The Rescue and Return Agreement 1968 expands on the obligation of rescue and return of astronauts in Article V of the Outer Space Treaty. The Rescue and Return Agreement encompasses a positive obligation to rescue astronauts, even outside a State’s jurisdiction, if the State is in a position to do so, and return them to the ‘launching authority’.

There is an obligation to recover and return space objects that have come down within a State’s jurisdiction, but in areas beyond the State’s jurisdiction, the obligation only arises if the space object is passively ‘found’ in such areas. The costs of recovery and return can be claimed from the ‘launching authority’. The term ‘launching authority’ in the Rescue and Return Agreement, as opposed to ‘State of registry’, or ‘launching State’ elsewhere, creates some confusion and uncertainty about the scope of the phrase.

The Liability Convention expands on Article VII of the Outer Space Treaty.

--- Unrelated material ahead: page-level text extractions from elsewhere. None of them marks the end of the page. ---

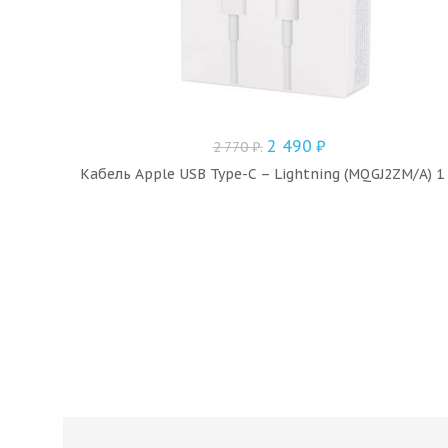
2 490
₽
2 770
₽
.
Кабель Apple USB Type-C – Lightning (MQGJ2ZM/A) 1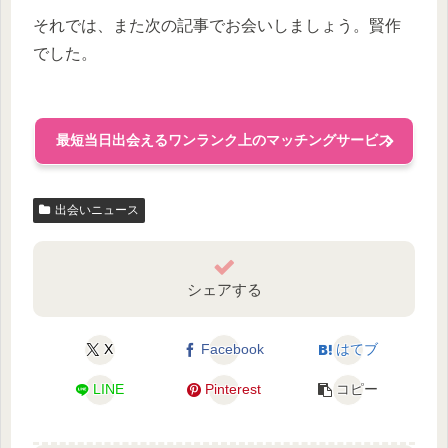
それでは、また次の記事でお会いしましょう。賢作
でした。
最短当日出会えるワンランク上のマッチングサービス
出会いニュース
シェアする
X
Facebook
はてブ
LINE
Pinterest
コピー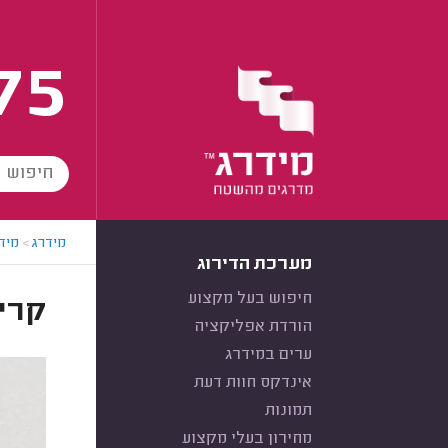
75
מידרג
>
מידר
מערכת הדירוג
חיפוש בעל מקצוע
קריא
הורדת אפליקציה
ערים במידרג
אינדקס חוות דעת
תמונות
מחירון בעלי מקצוע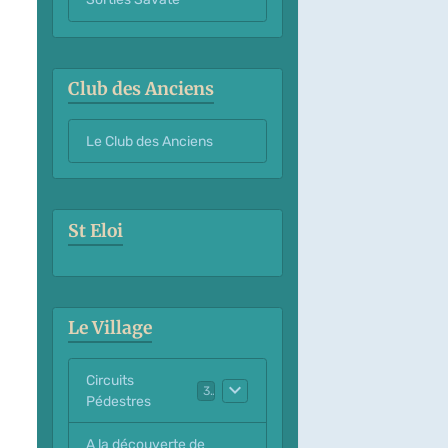
Club des Anciens
Le Club des Anciens
St Eloi
Le Village
Circuits
3
Pédestres
A la découverte de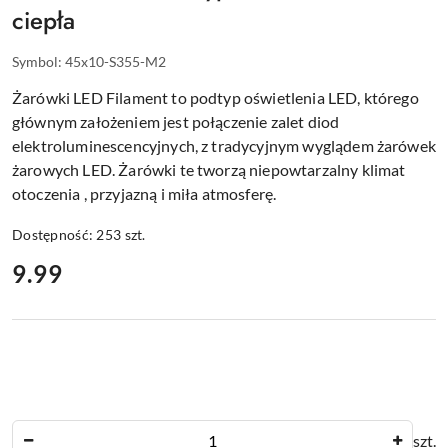
ciepła
Symbol:
45x10-S355-M2
Żarówki LED Filament to podtyp oświetlenia LED, którego
głównym założeniem jest połączenie zalet diod
elektroluminescencyjnych, z tradycyjnym wyglądem żarówek
żarowych LED. Żarówki te tworzą niepowtarzalny klimat
otoczenia , przyjazną i miła atmosferę.
Dostępność:
253
szt.
cena:
9.99
Ilość
szt.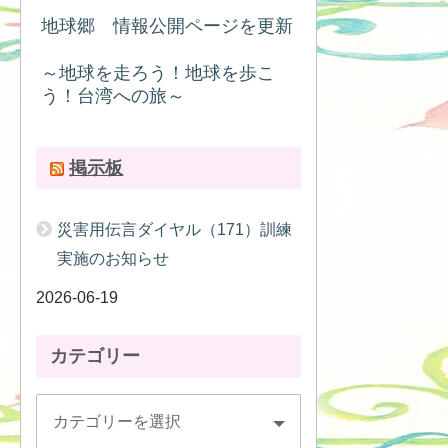
地球郷 情報公開ページを更新
～地球を走ろう！地球を歩こ
う！台湾への旅～
掲示板
災害用伝言ダイヤル（171）訓練
実施のお知らせ
2026-06-19
カテゴリー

The launching State is absolutely liable for damage caused by its space objects on Earth (including to an aircraft in flight). However, in space, the launching State is only liable if the damage is due to its fault or the fault of someone for whom it is responsible. 

The term ‘launching State’ is defined as the State which launches or procures the launch of a space object, or whose territory or facility is used for the launch of a space object.

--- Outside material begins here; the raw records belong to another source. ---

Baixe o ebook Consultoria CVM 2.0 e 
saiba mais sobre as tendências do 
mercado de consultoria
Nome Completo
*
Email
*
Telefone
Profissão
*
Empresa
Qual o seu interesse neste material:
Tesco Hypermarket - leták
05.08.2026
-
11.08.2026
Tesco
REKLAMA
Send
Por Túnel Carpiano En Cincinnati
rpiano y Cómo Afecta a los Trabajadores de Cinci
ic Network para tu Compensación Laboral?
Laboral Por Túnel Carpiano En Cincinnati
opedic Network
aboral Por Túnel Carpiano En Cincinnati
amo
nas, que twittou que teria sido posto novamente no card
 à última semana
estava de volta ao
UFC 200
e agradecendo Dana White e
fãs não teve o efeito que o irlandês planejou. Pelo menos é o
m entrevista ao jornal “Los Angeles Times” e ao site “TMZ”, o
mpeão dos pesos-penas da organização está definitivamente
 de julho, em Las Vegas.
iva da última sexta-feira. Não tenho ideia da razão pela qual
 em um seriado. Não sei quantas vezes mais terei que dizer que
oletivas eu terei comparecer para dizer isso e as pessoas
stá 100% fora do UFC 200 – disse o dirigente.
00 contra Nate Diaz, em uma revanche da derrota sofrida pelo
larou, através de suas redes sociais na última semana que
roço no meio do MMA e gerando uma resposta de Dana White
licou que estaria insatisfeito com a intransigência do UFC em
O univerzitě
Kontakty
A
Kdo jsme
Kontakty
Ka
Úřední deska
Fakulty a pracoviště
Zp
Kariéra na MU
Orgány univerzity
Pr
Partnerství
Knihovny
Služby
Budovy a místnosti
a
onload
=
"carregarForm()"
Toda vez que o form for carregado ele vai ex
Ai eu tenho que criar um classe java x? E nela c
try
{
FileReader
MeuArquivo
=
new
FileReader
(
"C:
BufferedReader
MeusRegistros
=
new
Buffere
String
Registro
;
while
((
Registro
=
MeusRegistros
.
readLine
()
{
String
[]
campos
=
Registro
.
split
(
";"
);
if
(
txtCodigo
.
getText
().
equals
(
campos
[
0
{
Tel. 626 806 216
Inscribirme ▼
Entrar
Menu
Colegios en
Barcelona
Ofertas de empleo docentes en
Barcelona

The Liability Convention covers circumstances where there are two or more launching States. It also covers the manner of making and settling a claim, including through a multi-national Claims Commission. There has been no definitive instance of the application of the Liability Convention, so there is considerable uncertainty about how it would operate in practice.


National Implementation of International Space Law

States seek to discharge their responsibility, and mitigate their exposure to liability through licensing, permits and insurance requirements

The space-specific treaties place a heavy burden of responsibility, and exposure to liability, on States in respect of national space activities, even where a non-governmental entity is otherwise unconnected with the government (and perhaps operates in open defiance of the government).

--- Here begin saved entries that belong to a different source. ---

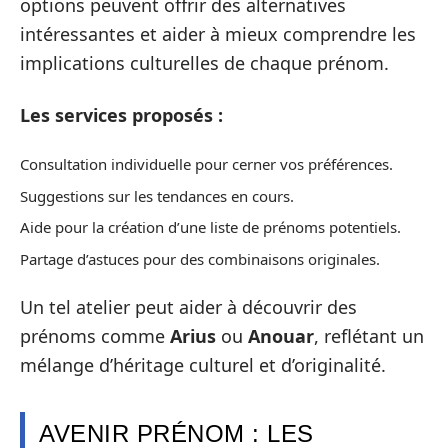
options peuvent offrir des alternatives
intéressantes et aider à mieux comprendre les
implications culturelles de chaque prénom.
Les services proposés :
Consultation individuelle pour cerner vos préférences.
Suggestions sur les tendances en cours.
Aide pour la création d’une liste de prénoms potentiels.
Partage d’astuces pour des combinaisons originales.
Un tel atelier peut aider à découvrir des
prénoms comme
Arius
ou
Anouar
, reflétant un
mélange d’héritage culturel et d’originalité.
AVENIR PRÉNOM : LES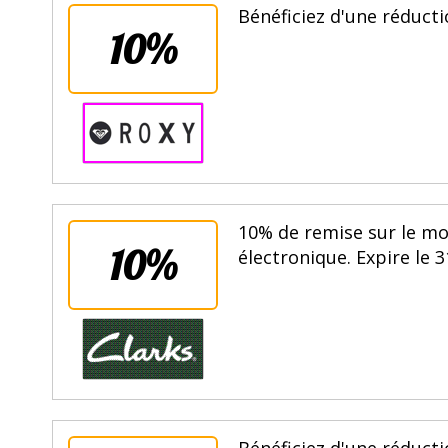
Bénéficiez d'une réducti
10%
10% de remise sur le mo
10%
électronique. Expire le 
Bénéficiez d'une réduct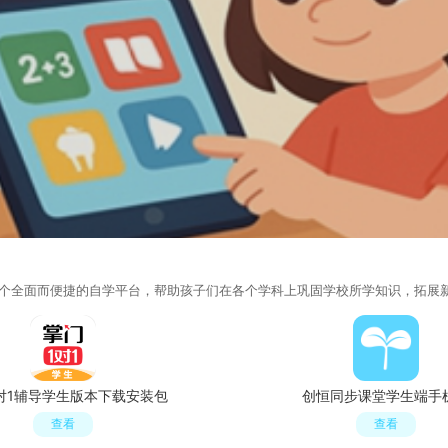
个全面而便捷的自学平台，帮助孩子们在各个学科上巩固学校所学知识，拓展
对1辅导学生版本下载安装包
创恒同步课堂学生端手
查看
查看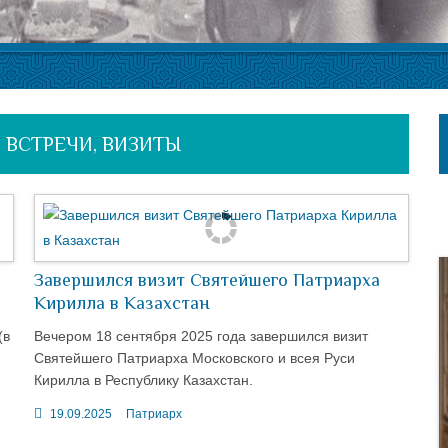
 ВСТРЕЧИ, ВИЗИТЫ
Завершился визит Святейшего Патриарха
Кирилла в Казахстан
(в
Вечером 18 сентября 2025 года завершился визит
Святейшего Патриарха Московского и всея Руси
Кирилла в Республику Казахстан.
19.09.2025
Патриарх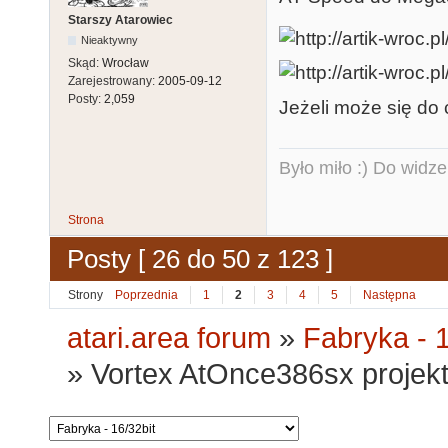
Starszy Atarowiec
Nieaktywny
Skąd:
Wrocław
Zarejestrowany:
2005-09-12
Posty:
2,059
Jeżeli może się do 
Było miło :) Do widze
Strona
Posty [ 26 do 50 z 123 ]
Strony
Poprzednia
1
2
3
4
5
Następna
atari.area forum
»
Fabryka - 1
»
Vortex AtOnce386sx projekt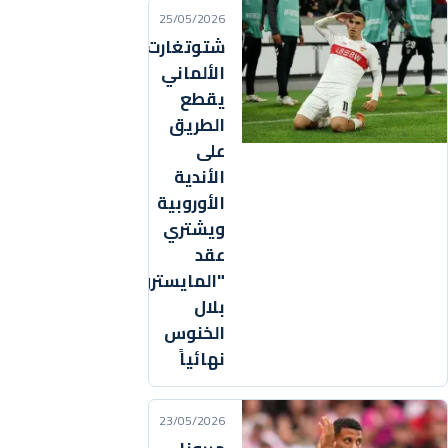
25/05/2026
شتوتغارت
الألماني
يقطع
الطريق
على
الأندية
الأوروبية
ويشتري
عقد
"المايسترو"
بلال
الخنوس
نهائياً
23/05/2026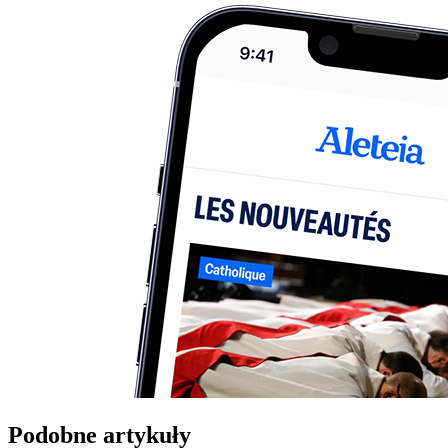
Podobne artykuły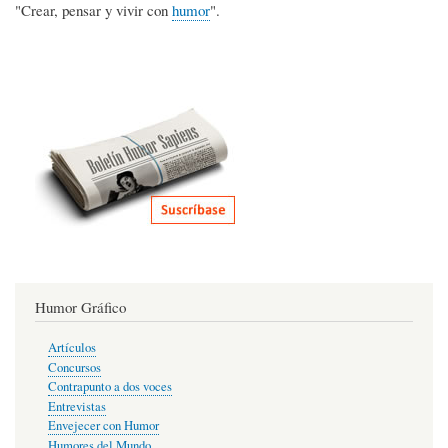
"Crear, pensar y vivir con
humor
".
Humor Gráfico
Artículos
Concursos
Contrapunto a dos voces
Entrevistas
Envejecer con Humor
Humores del Mundo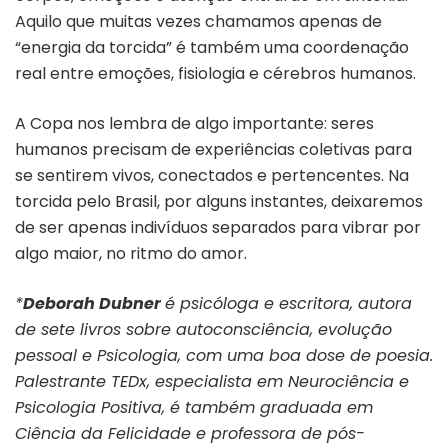
Aquilo que muitas vezes chamamos apenas de
“energia da torcida” é também uma coordenação
real entre emoções, fisiologia e cérebros humanos.
A Copa nos lembra de algo importante: seres
humanos precisam de experiências coletivas para
se sentirem vivos, conectados e pertencentes. Na
torcida pelo Brasil, por alguns instantes, deixaremos
de ser apenas indivíduos separados para vibrar por
algo maior, no ritmo do amor.
*
Deborah Dubner
é psicóloga e escritora, autora
de sete livros sobre autoconsciência, evolução
pessoal e Psicologia, com uma boa dose de poesia.
Palestrante TEDx, especialista em Neurociência e
Psicologia Positiva, é também graduada em
Ciência da Felicidade e professora de pós-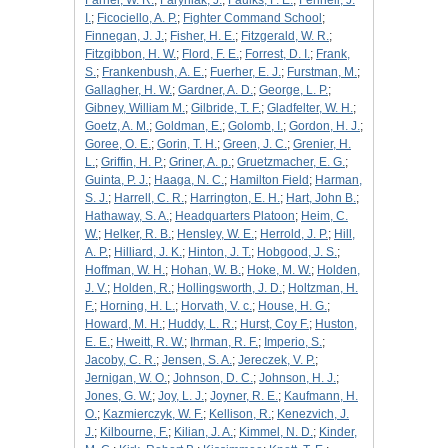
Farner, W. R.
;
Faryniak, J.
;
Faulks, F. E.
;
Fennell, J.
I.
;
Ficociello, A. P.
;
Fighter Command School
;
Finnegan, J. J.
;
Fisher, H. E.
;
Fitzgerald, W. R.
;
Fitzgibbon, H. W.
;
Flord, F. E.
;
Forrest, D. I.
;
Frank,
S.
;
Frankenbush, A. E.
;
Fuerher, E. J.
;
Furstman, M.
;
Gallagher, H. W.
;
Gardner, A. D.
;
George, L. P.
;
Gibney, William M.
;
Gilbride, T. F.
;
Gladfelter, W. H.
;
Goetz, A. M.
;
Goldman, E.
;
Golomb, I.
;
Gordon, H. J.
;
Goree, O. E.
;
Gorin, T. H.
;
Green, J. C.
;
Grenier, H.
L.
;
Griffin, H. P.
;
Griner, A. p.
;
Gruetzmacher, E. G.
;
Guinta, P. J.
;
Haaga, N. C.
;
Hamilton Field
;
Harman,
S. J.
;
Harrell, C. R.
;
Harrington, E. H.
;
Hart, John B.
;
Hathaway, S. A.
;
Headquarters Platoon
;
Heim, C.
W.
;
Helker, R. B.
;
Hensley, W. E.
;
Herrold, J. P.
;
Hill,
A. P.
;
Hilliard, J. K.
;
Hinton, J. T.
;
Hobgood, J. S.
;
Hoffman, W. H.
;
Hohan, W. B.
;
Hoke, M. W.
;
Holden,
J. V.
;
Holden, R.
;
Hollingsworth, J. D.
;
Holtzman, H.
F.
;
Horning, H. L.
;
Horvath, V. c.
;
House, H. G.
;
Howard, M. H.
;
Huddy, L. R.
;
Hurst, Coy F.
;
Huston,
E. E.
;
Hweitt, R. W.
;
Ihrman, R. F.
;
Imperio, S.
;
Jacoby, C. R.
;
Jensen, S. A.
;
Jereczek, V. P.
;
Jernigan, W. O.
;
Johnson, D. C.
;
Johnson, H. J.
;
Jones, G. W.
;
Joy, L. J.
;
Joyner, R. E.
;
Kaufmann, H.
O.
;
Kazmierczyk, W. F.
;
Kellison, R.
;
Kenezvich, J.
J.
;
Kilbourne, F.
;
Kilian, J. A.
;
Kimmel, N. D.
;
Kinder,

Generally, States seek to discharge their responsibility, and mitigate their exposure to liability, by actively authorising (or denying) licences and permits for space activities and by requiring that non-governmental entities have insurance for their activities that covers the government.

That is the case, for example, in respect of Australia, the United Kingdom, the United States, France, and more recently, New Zealand. India and China have operated on the basis of policy decisions, reflecting the lack of commercial space activities in those countries. In both cases, that is changing and China has recently adopted legislation and India is on the cusp of doing so.

Technically, a State is only responsible for conduct that amounts to a ‘national activity in outer space’. The scope of this term is unclear.

Space activity legislation in most States extends to activities of nationals abroad, so the term is generally thought to encompass any activity within the territory of a State, as well as any activity by a national of the State. The term is not limited to activity actually physically in space.

For example, a rocket is generally considered to be a space activity at least from the moment of intentional ignition, even if the attempted launch goes awry. More difficult examples include space object laser-tracking, the space effects of which are minimal, and yet it is undoubtedly a space-related activity.

The scope of the term ‘national activity in outer space’ gives rise to the possibility of overlapping licensing regimes, such that an aspiring space entrepreneur from Australia, seeking to have a satellite launched in the United Kingdom, for example, would have to get a licence in two jurisdictions.

Some legislation, such as in Australia and New Zealand, foreshadows reciprocal recognition arrangements, but in practice, such arrangements are rare throughout the world (compare this to the aviation industry in which the Chicago Convention 1944 facilitates global recognition of aircraft airworthiness certificates).